Morgan State President David Wilson said the center’s existing buildings will be razed and replaced with new shops under a project with local developers. He announced the redevelopment this week on Twitter
Developer Mark Renbaum, of MLR Partners, said his firm will partner with MCB Real Estate and the shopping center’s existing owners, Northwood LLC, on the project.
The $50 million redevelopment will roll out in two phases, Renbaum said.
The first phase is slated to incorporate 70,000 square feet of retail space, including a Barnes & Noble College bookstore with a Starbucks, and 20,000 square feet of office space to house Morgan State University’s public safety department.
The project’s second phase will entail constructing an additional 30,000 to 35,000 square feet of retail space, most of which will be occupied by a grocery store, Renbaum said. His group is in talks with several potential grocers.
Demolition will begin early this fall, when all of the existing structures on the site will be razed, Renbaum said. Construction is expected to begin next year, and Renbaum hopes both phases of the project will debut simultaneously in 2020.
The shopping center at 1534 Havenwood Road has long been an eyesore and hub for crime in Northeast Baltimore’s Hillen neighborhood. The site has been scouted for a range of redevelopment projects, from student housing to retail developments, but no previous proposals have come to fruition.
“This has been a long time coming,” Renbaum said. “Like, a really long time coming.”
Renbaum said he hopes the shopping center provides another draw for prospective Morgan students, as well as shopping, eating and health care amenities for nearby residents. He declined to detail other tenants set to join the retail portion, but said he’s received letters of intent from national and local vendors.
“This project represents a major coming together of so many different stakeholders, including the community — really the community surrounding in Northeast Baltimore — the university, the state of Maryland and the city,” Renbaum said. “And each of these different stakeholders has a tremendous vested interest in [its] success.”
Wilson declined to elaborate on the project when reached by phone Friday.
In March, the Baltimore City Council voted to support millions in tax breaks aimed at sparking the plaza’s redevelopment through the state’s Regional Institution Strategic Enterprise Zone program. The RISE program provides property and employment tax credits for businesses within the zones, which are centered around higher education institutions and non-profits affiliated with federal agencies.
The institutions form a strategy to attract businesses and create jobs in the zones. Part of Morgan State’s strategy is increasing security in the area, said Abigail McKnight, a tax specialist with the Maryland Department of Commerce.
“It’s great because what it’s doing is it’s developing not only the university ... but the community around the university will benefit from the redevelopment of Northwood Plaza,” said Mark Vulcan, a program manager for tax incentives with the Maryland Department of Commerce.

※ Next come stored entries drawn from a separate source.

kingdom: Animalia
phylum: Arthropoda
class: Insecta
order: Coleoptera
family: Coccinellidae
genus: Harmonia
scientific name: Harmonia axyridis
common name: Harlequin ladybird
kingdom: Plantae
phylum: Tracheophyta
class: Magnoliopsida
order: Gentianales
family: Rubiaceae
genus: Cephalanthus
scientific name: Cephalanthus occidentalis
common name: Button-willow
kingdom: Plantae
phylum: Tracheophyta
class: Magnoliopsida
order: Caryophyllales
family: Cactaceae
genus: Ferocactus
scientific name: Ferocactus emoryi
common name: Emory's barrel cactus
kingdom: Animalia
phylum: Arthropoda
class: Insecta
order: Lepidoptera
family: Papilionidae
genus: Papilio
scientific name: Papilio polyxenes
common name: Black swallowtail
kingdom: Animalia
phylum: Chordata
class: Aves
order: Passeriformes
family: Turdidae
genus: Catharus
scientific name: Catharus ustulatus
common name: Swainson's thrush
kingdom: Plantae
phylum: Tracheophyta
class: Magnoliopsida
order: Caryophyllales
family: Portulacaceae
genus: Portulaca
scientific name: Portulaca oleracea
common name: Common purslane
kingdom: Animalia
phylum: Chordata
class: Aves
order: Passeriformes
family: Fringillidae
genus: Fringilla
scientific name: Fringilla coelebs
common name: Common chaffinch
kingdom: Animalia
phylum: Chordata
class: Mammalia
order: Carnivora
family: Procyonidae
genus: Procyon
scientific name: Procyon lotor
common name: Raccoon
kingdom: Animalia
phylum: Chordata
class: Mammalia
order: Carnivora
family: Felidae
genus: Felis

Morgan State submitted its RISE Zone application to the Maryland General Assembly’s Legislative Policy Committee on July 31. The committee has 45 days from the time an application is submitted to recommend to the state commerce department whether the institution should be approved for a RISE Zone.
Maryland has three RISE Zones, at the University of Maryland’s Baltimore and College Park campuses and the University of Maryland Baltimore County. The number of zones could soon double; applications also are pending for zones around Montgomery College and Salisbury University, Vulcan said.